The tournament already boasts international stars such as Dwayne Bravo, Lasith Malinga, Shane Watson, Eoin Morgan, Hashim Amla, Adil Rashid and Yuvraj Singh.
It has come a long way from the initial concept, borne from Mulk watching a game of football with his son.
He explained: “We saw the passion and interaction of the crowd, the intensity of all the human emotions in that short span of time. We were discussing it and asked, why can’t cricket be more like football, just be a 90-minute game? So 90 minutes can only have 10 overs and that’s how the format came to be.”
It has since been adopted across India, Europe and the Caribbean, while at home in Abu Dhabi, last year’s tournament became the largest watched of the events on the UAE’s annual sporting calendar, said Mulk, who owns the trademark registration and the business concept IP on the T10.

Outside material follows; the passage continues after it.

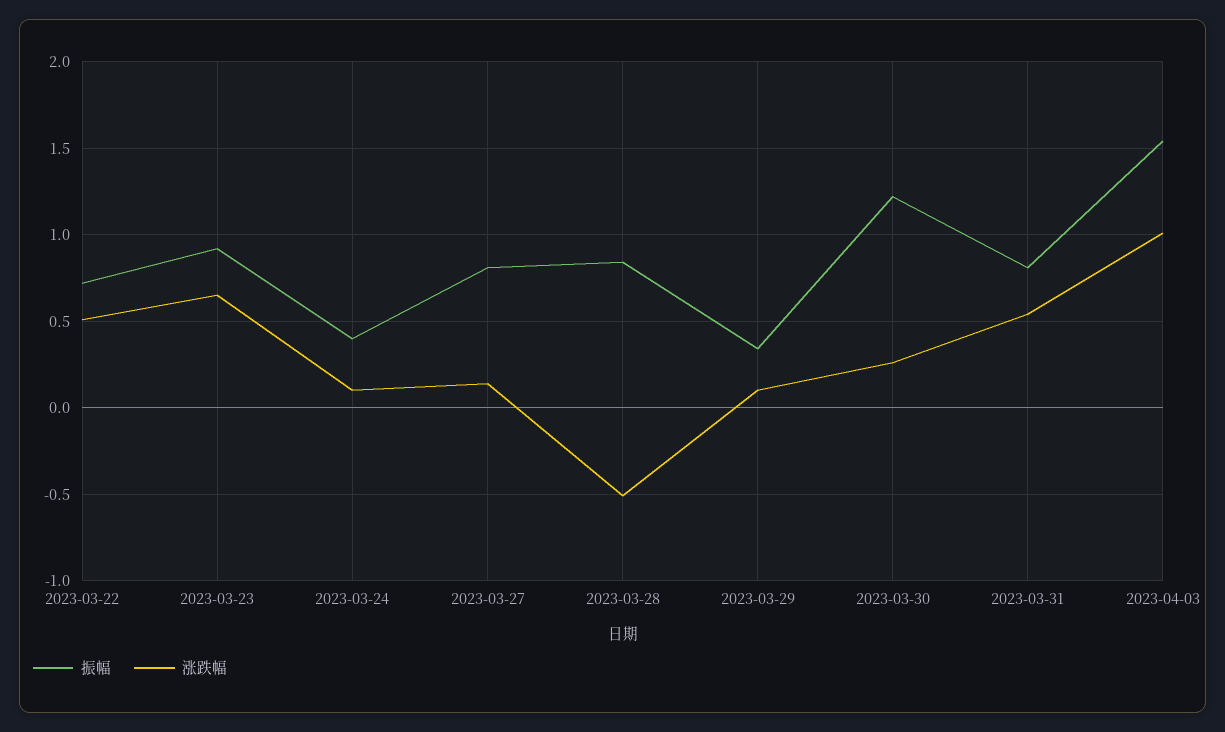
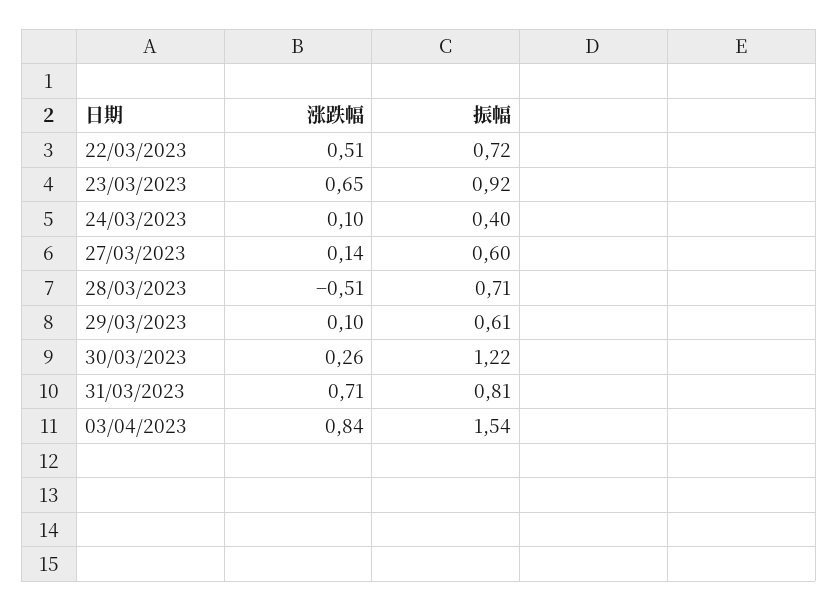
振幅, 2023-03-27: 0.8 -> 0.6
振幅, 2023-03-28: 0.85 -> 0.71
振幅, 2023-03-29: 0.35 -> 0.61
涨跌幅, 2023-03-31: 0.55 -> 0.71
涨跌幅, 2023-04-03: 1 -> 0.84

Whether the current reigning champions Maratha Arabians will be taking to the field in November this year or on a reserve date in December or January remains to be seen, but Mulk has stressed it is a matter of when and not if the fourth edition of the Aldar Properties Abu Dhabi T10 will go ahead.
He said: “For us it’s not a matter of if we’ll do it, it’s more a matter of when we’ll do it, whether it’s going to be the original date on November 19 or December or January, I think that clarity we’ll hope to receive by the end of July.”